On our website, we use two types of cookies and four categories of cookies, which are specified below. Cookies can also be divided into first-party and third-party cookies. First-party cookies are set by the website you visit. Third-party cookies are set by some third party (for example YouTube), i.e. some other operator than the owner or administrator of the website. You can find a more detailed description of each cookie we use (such as the cookie category and storage period) in the cookie notification on our website.
Cookie types
There are two types of cookies, session cookies and persistent cookies. Session cookies are only in force during your visit to the website. Persistent cookies last after you close your browser in accordance with the storage period specified for them. The storage period for each cookie is specified in our cookie notification.
Cookie categories
Necessary cookies
Necessary cookies are required for the functionality of basic functions on our website. Necessary cookies enable the functionality of the website. You do not have to accept necessary cookies and you cannot block them because necessary cookies are required so that our website and service function as planned. You can find more information on the necessary cookies we use in our cookie notification.
Preference cookies
Preference cookies enable the website to save information that changes the way the website behaves or looks, such as language preferences. Setting these cookies is based on your consent. You can find more information on the preference cookies we use in our cookie notification.
Statistical cookies
Statistical cookies collect statistics that help us understand how visitors use our website during their visit and how we can improve our website. These cookies may be first-party or third-party cookies. Setting these cookies is based on your consent. You can find more information on the statistical cookies we use in our cookie notification.
Marketing cookies
Marketing cookies make it possible to show essential and personalised content to the user. We may use marketing cookies, for example, for carrying out personalised marketing. These cookies may be first-party or third-party cookies. Setting these cookies is based on your consent. You can find more information on the marketing cookies we use in our cookie notification.

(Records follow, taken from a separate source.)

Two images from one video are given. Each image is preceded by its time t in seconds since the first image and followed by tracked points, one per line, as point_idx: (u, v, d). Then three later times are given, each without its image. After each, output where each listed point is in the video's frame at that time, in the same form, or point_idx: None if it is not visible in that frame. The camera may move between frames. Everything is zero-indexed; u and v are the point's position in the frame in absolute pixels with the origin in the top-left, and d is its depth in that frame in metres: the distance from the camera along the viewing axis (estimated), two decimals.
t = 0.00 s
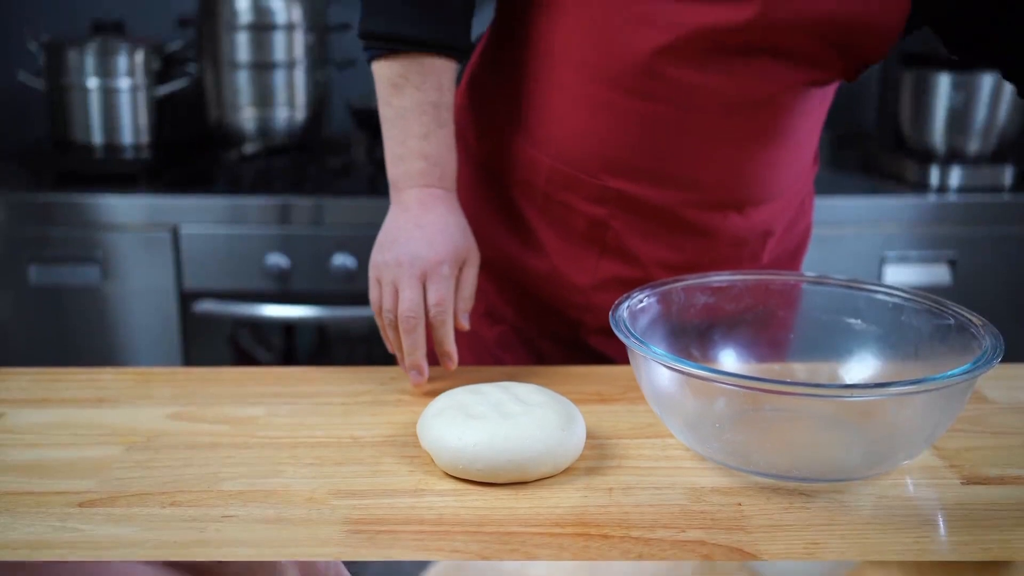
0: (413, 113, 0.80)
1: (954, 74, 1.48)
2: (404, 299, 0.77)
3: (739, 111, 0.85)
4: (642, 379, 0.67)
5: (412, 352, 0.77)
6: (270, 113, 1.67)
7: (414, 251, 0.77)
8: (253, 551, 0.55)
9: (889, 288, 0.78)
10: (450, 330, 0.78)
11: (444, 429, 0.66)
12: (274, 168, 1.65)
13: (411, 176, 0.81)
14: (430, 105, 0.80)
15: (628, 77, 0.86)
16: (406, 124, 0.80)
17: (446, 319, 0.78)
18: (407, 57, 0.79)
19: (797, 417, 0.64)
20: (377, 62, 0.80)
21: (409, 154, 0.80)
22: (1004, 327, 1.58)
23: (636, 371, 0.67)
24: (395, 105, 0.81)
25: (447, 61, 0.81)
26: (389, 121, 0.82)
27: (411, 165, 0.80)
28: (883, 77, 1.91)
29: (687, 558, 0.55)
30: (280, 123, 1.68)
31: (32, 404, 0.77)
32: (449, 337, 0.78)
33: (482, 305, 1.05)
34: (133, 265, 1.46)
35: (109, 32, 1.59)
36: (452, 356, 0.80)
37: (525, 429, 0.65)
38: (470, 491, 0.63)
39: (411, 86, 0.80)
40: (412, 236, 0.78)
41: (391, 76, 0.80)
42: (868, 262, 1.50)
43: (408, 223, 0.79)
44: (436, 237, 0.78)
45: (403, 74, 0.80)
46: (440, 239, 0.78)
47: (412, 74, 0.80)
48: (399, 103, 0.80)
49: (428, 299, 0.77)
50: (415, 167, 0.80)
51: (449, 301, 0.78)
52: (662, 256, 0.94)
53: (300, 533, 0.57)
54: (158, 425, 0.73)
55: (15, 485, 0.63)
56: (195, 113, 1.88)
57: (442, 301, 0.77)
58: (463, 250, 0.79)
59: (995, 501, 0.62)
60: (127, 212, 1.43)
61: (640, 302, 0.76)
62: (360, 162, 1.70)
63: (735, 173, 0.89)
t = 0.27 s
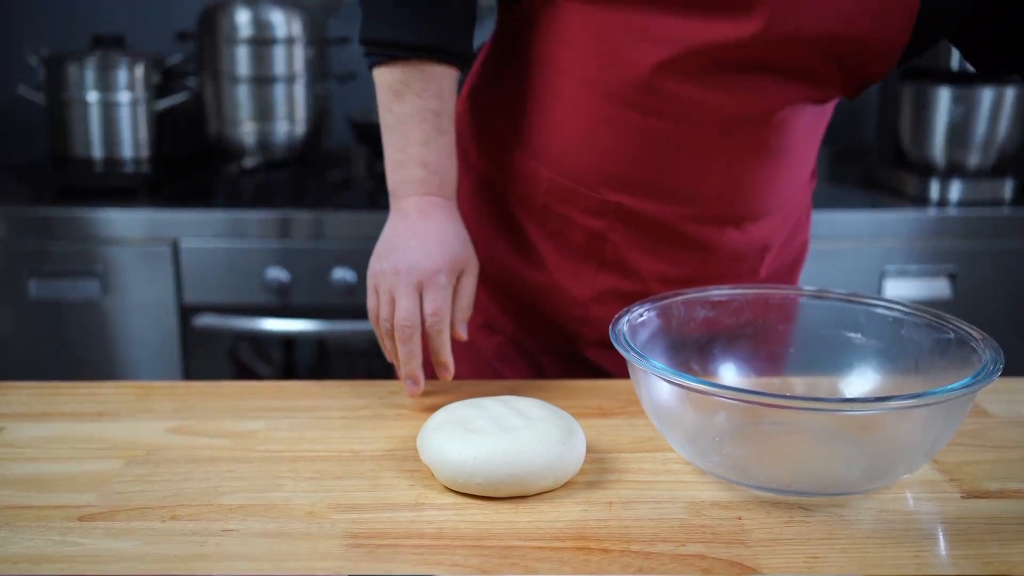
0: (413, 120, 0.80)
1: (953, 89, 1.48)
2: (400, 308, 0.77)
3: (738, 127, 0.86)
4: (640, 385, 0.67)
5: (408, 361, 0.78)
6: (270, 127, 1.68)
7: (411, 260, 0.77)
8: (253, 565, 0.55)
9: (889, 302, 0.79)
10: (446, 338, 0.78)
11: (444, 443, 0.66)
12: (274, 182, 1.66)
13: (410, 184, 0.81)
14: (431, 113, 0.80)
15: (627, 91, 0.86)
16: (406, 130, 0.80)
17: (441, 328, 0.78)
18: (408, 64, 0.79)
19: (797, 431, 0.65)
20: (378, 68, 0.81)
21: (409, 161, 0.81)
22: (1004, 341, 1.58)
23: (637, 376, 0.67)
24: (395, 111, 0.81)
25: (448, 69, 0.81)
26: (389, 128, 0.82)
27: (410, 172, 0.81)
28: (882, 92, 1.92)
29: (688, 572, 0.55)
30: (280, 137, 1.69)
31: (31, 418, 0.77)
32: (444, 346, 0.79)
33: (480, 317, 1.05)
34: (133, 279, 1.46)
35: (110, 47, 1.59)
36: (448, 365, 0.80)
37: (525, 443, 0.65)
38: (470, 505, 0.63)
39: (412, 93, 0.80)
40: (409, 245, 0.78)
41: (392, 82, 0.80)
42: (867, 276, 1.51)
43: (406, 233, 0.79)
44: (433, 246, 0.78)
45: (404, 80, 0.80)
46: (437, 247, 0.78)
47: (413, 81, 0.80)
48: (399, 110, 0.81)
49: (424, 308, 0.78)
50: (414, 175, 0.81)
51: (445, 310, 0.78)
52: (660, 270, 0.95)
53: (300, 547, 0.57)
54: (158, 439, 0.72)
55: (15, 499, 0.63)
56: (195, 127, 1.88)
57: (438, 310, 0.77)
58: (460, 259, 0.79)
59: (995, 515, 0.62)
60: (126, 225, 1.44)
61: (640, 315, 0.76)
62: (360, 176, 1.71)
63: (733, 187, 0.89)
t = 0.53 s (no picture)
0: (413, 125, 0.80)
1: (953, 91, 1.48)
2: (404, 315, 0.77)
3: (737, 129, 0.86)
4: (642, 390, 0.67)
5: (413, 367, 0.78)
6: (270, 128, 1.68)
7: (414, 266, 0.77)
8: (253, 566, 0.55)
9: (889, 303, 0.79)
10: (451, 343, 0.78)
11: (444, 444, 0.66)
12: (274, 183, 1.66)
13: (412, 189, 0.81)
14: (432, 118, 0.81)
15: (626, 93, 0.86)
16: (407, 136, 0.81)
17: (447, 334, 0.78)
18: (408, 70, 0.80)
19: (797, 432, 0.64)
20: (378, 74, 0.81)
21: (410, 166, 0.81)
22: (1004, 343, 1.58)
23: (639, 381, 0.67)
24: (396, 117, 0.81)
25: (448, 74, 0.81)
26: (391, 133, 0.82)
27: (412, 178, 0.81)
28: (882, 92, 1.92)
29: (687, 573, 0.55)
30: (280, 138, 1.69)
31: (31, 419, 0.77)
32: (450, 351, 0.79)
33: (481, 319, 1.06)
34: (133, 280, 1.46)
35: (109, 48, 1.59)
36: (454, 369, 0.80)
37: (525, 444, 0.65)
38: (470, 506, 0.63)
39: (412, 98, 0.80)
40: (412, 251, 0.78)
41: (393, 88, 0.80)
42: (868, 277, 1.51)
43: (409, 238, 0.79)
44: (437, 251, 0.78)
45: (404, 86, 0.80)
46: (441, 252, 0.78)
47: (413, 86, 0.80)
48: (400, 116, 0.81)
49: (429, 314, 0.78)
50: (416, 180, 0.81)
51: (450, 315, 0.78)
52: (659, 271, 0.95)
53: (300, 548, 0.57)
54: (157, 440, 0.72)
55: (14, 500, 0.63)
56: (194, 128, 1.89)
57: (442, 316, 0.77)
58: (464, 264, 0.79)
59: (996, 516, 0.62)
60: (126, 226, 1.44)
61: (640, 317, 0.76)
62: (360, 178, 1.71)
63: (731, 189, 0.89)
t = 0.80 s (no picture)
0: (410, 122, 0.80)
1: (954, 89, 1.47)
2: (397, 311, 0.77)
3: (733, 130, 0.85)
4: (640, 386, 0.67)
5: (405, 364, 0.78)
6: (270, 128, 1.68)
7: (408, 264, 0.77)
8: (253, 566, 0.55)
9: (889, 303, 0.78)
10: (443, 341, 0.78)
11: (444, 444, 0.66)
12: (274, 183, 1.66)
13: (407, 185, 0.81)
14: (429, 114, 0.81)
15: (622, 93, 0.86)
16: (404, 132, 0.80)
17: (439, 332, 0.78)
18: (406, 66, 0.79)
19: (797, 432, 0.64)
20: (376, 69, 0.81)
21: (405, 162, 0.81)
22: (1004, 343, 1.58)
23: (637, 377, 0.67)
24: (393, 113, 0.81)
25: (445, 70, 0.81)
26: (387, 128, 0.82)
27: (407, 175, 0.81)
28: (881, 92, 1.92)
29: (687, 573, 0.55)
30: (280, 138, 1.69)
31: (31, 419, 0.77)
32: (442, 350, 0.79)
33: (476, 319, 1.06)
34: (133, 280, 1.46)
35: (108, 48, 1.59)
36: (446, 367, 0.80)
37: (525, 444, 0.65)
38: (470, 506, 0.63)
39: (410, 94, 0.80)
40: (406, 249, 0.78)
41: (390, 84, 0.80)
42: (868, 277, 1.51)
43: (403, 236, 0.79)
44: (431, 249, 0.78)
45: (402, 82, 0.80)
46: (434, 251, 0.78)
47: (411, 82, 0.80)
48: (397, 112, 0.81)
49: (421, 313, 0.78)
50: (411, 176, 0.81)
51: (442, 313, 0.78)
52: (655, 271, 0.95)
53: (300, 548, 0.57)
54: (157, 440, 0.72)
55: (14, 500, 0.63)
56: (194, 128, 1.89)
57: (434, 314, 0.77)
58: (457, 262, 0.79)
59: (996, 516, 0.62)
60: (126, 227, 1.44)
61: (640, 317, 0.76)
62: (360, 178, 1.71)
63: (728, 189, 0.89)
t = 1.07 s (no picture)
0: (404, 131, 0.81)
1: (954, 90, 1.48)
2: (396, 319, 0.77)
3: (729, 130, 0.86)
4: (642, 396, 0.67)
5: (406, 372, 0.77)
6: (270, 128, 1.68)
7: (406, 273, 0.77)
8: (253, 566, 0.55)
9: (889, 303, 0.78)
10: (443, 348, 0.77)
11: (444, 444, 0.66)
12: (274, 183, 1.66)
13: (404, 194, 0.81)
14: (423, 123, 0.81)
15: (617, 95, 0.86)
16: (398, 141, 0.81)
17: (438, 339, 0.78)
18: (399, 75, 0.80)
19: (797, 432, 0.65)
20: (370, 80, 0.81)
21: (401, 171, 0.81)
22: (1005, 343, 1.58)
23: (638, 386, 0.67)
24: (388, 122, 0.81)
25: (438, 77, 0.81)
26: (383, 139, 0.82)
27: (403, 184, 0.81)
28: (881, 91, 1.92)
29: (687, 574, 0.55)
30: (280, 138, 1.70)
31: (31, 419, 0.76)
32: (442, 357, 0.78)
33: (476, 322, 1.06)
34: (133, 280, 1.46)
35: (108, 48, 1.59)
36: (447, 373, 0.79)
37: (525, 444, 0.65)
38: (470, 506, 0.63)
39: (403, 102, 0.80)
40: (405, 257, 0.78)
41: (384, 94, 0.81)
42: (868, 276, 1.51)
43: (402, 243, 0.79)
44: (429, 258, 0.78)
45: (395, 92, 0.80)
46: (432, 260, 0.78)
47: (404, 91, 0.80)
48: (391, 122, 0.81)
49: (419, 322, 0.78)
50: (407, 185, 0.81)
51: (441, 320, 0.77)
52: (653, 272, 0.95)
53: (300, 548, 0.57)
54: (157, 440, 0.73)
55: (15, 500, 0.63)
56: (195, 128, 1.89)
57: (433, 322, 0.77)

Changing cookie settings and refusing cookies
With respect to other than necessary cookies, the use of cookies is based on your consent that you give us in the cookie banner on our website. You can withdraw your consent or change its contents at any time by clicking the cookie notification menu at the bottom of our website.
We save your cookie preferences until further notice, unless you withdraw your consent or change its contents.
You can remove the cookies on your device by emptying the browsing history of your browser. You can also refuse cookies by changing your browser settings. Please note that refusing all cookies may prevent you from using some features or contents on our website.
Contacts
Please contact us if you have questions relating to the use of cookies or processing of personal data.
Contact information:
Habeo Group Oy
Business ID: 3269025-3
E-mail: info@habeo.fi
Phone: +358 40 763 0506
Postal address: Habeo Group Oy c/o Epicenter Mikonkatu 9, 00100 Helsinki, Finland
In addition, you can find more information on managing, refusing and removing cookies, for example, in your browser’s instructions. The links to the cookie management instructions of common browsers are provided below:
Changes to this cookie policy
We may update this cookie policy from time to time, for example, to correspond to changes in the cookies we use or for reasons relating to legislation or other regulation. We recommend that you regularly review this cookie policy. The newest version is available on our website.
This cookie policy was published on 13 February 2023.
This cookie policy was last updated on 13 February 2023.